First-Order-Higher-Kinded-Type Effect has a Monad implementation in order to gain `flatMap` and `map` behavior so you

may compose those effectful domain functions.

Notice that `capture` uses the existing algebra to create new behavior. This means if you implement the core functions, 

you get this additional behavior for free. 

You can develop an interpreter (implementation) for this algebra and verify that the implementation is correct through

property-based testing. For example:

```scala

  property("A credit followed by a debit of the same amount will not change the account balances") =

    forAll(accountGen) { account =>

      val amount = 100

      val s1 = credit(amount)(account)

      val updatedAccount = debit(amount)(s1)

      updatedAccount.isRight &&

        updatedAccount.right.get == account

    }

```

This covers the domain model. Now let's address reactivity by using actors and layering on the communication protocol

and state management. 

### Communication protocols, concurrency and state management

Now that we have our domain model, it is time to deal with state and communication. We use the actor model to adhere to

the reactive manifesto and provide a solution to concurrent access.

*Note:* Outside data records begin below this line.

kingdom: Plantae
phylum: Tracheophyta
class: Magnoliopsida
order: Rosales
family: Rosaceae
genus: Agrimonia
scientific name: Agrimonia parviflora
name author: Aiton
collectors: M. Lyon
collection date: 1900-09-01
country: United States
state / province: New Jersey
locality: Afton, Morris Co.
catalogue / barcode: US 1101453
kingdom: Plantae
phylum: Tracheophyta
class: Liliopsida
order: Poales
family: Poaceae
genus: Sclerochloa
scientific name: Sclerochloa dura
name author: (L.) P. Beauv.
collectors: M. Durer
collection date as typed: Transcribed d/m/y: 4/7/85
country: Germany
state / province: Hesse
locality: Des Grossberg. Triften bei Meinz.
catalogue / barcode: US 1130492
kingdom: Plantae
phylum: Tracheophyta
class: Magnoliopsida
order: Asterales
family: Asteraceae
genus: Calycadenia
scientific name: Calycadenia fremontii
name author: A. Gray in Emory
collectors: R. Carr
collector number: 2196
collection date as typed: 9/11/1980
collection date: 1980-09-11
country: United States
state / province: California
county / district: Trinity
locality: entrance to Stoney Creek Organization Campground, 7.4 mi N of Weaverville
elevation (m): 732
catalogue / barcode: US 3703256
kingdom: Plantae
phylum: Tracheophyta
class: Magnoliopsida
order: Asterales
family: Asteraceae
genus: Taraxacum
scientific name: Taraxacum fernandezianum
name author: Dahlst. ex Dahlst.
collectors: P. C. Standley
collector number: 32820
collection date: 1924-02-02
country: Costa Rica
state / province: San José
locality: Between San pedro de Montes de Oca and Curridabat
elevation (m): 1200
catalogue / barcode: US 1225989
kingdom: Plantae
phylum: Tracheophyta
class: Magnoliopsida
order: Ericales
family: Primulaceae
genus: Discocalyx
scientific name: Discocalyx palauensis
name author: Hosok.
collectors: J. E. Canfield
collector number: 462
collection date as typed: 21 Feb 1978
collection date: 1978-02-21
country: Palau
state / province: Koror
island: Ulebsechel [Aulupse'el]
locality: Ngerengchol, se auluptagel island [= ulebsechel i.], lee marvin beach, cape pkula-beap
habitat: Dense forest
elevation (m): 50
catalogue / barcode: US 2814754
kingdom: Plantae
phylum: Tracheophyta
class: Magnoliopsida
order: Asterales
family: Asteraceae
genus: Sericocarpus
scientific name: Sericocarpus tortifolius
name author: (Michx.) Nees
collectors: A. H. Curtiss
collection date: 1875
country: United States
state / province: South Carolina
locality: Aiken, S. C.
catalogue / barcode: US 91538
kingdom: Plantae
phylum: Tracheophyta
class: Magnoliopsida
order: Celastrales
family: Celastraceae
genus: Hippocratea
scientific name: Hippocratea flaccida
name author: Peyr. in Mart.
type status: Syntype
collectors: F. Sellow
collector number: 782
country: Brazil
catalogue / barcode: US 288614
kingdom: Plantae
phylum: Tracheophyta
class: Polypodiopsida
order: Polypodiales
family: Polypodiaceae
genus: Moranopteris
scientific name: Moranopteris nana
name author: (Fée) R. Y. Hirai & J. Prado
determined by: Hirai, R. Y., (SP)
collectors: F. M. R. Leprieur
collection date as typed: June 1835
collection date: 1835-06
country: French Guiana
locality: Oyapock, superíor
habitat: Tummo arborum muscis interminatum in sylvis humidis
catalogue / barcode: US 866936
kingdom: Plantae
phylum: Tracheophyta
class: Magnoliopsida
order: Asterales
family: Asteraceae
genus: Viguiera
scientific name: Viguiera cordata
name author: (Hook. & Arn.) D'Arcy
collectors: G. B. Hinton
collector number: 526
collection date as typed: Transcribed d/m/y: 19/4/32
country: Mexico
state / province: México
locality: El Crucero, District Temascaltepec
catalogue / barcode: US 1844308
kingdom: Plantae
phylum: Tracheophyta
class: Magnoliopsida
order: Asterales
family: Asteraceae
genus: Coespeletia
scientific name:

Notice that functions like `capture` rely on

the `cancel` and `debit` operations to be executed atomically which is one of the key features that the Actor model 

provides. We also need to be able to store the most up to date state of the Account and be able to determine the 

sequence of events that lead up to the current state of the account balances. This is accomplished by Event Sourcing. 

In order to use the domain model, we encapsulate it with an Actor and define Commands and Events in order to interact

with the Actor which will make use of the domain model. For example:

```scala

object Account {

  sealed trait Command

  // ...

  case class Credit(amount: MoneyBD) extends Command

  case class Debit(amount: MoneyBD) extends Command

  // ...

  case object BalancesQuery extends Command

  sealed trait Event

  case class AccountCredited(amount: MoneyBD) extends Event

  case class AccountDebited(amount: MoneyBD) extends Event

  // ...

  case class ValidationError(message: String)

  case class BalanceResponse(balance: MoneyBD, heldBalance: MoneyBD)

  def props: Props = Props[Account]

}

class Account extends PersistentActor with ActorLogging {

  // the most up-to-date in-memory state

  var currentAcctState: SimpleAccount = SimpleAccount()

  // use events to (re)construct the in-memory model

  def updateState(event: Event): Unit = event match {

    case AccountCredited(amount) => currentAcctState = credit(amount)(currentAcctState)

    case AccountDebited(amount) => currentAcctState = debit(amount)(currentAcctState).right.get

  }

  override def persistenceId: String = s"calvin-account"

  // Commands go here

  override def receiveCommand: Receive = LoggingReceive {

    // ... 

    case Credit(amount) =>

      persist(AccountCredited(amount)) { event =>

        updateState(event)

      }

    case Debit(amount) =>

      debit(amount)(currentAcctState).fold(

        error => sender() ! ValidationError(error),

        updatedAccount =>

          persist(AccountDebited(amount)) { event =>

            currentAcctState = updatedAccount

          }

      )

    case BalancesQuery =>

      sender() ! BalanceResponse(currentAcctState.balance, currentAcctState.balanceHeld)

  }

  // During recovery, Events from the journal will come here

  override def receiveRecover: Receive = {

    case e: Event => updateState(e)

  }

}

```

This shows a basic implementation of layering on the communication protocol and state management. This also demonstrates

how the Actor uses the domain model to change the state of the account. The main idea is that Commands are sent to the 

Actor which are then validated. If the validation succeeds then Events are generated and persisted to the event journal,

once that takes place then we update the in-memory model of the Account. If the Actor dies, it can bring itself up to

date by playing back all the Events from the event journal to restore itself to the most current in-memory model. 

Please note, we have not spoken of concerns like Schema Evolution, Snapshots, Cluster Sharding, etc. which are critical 

to the application running correctly.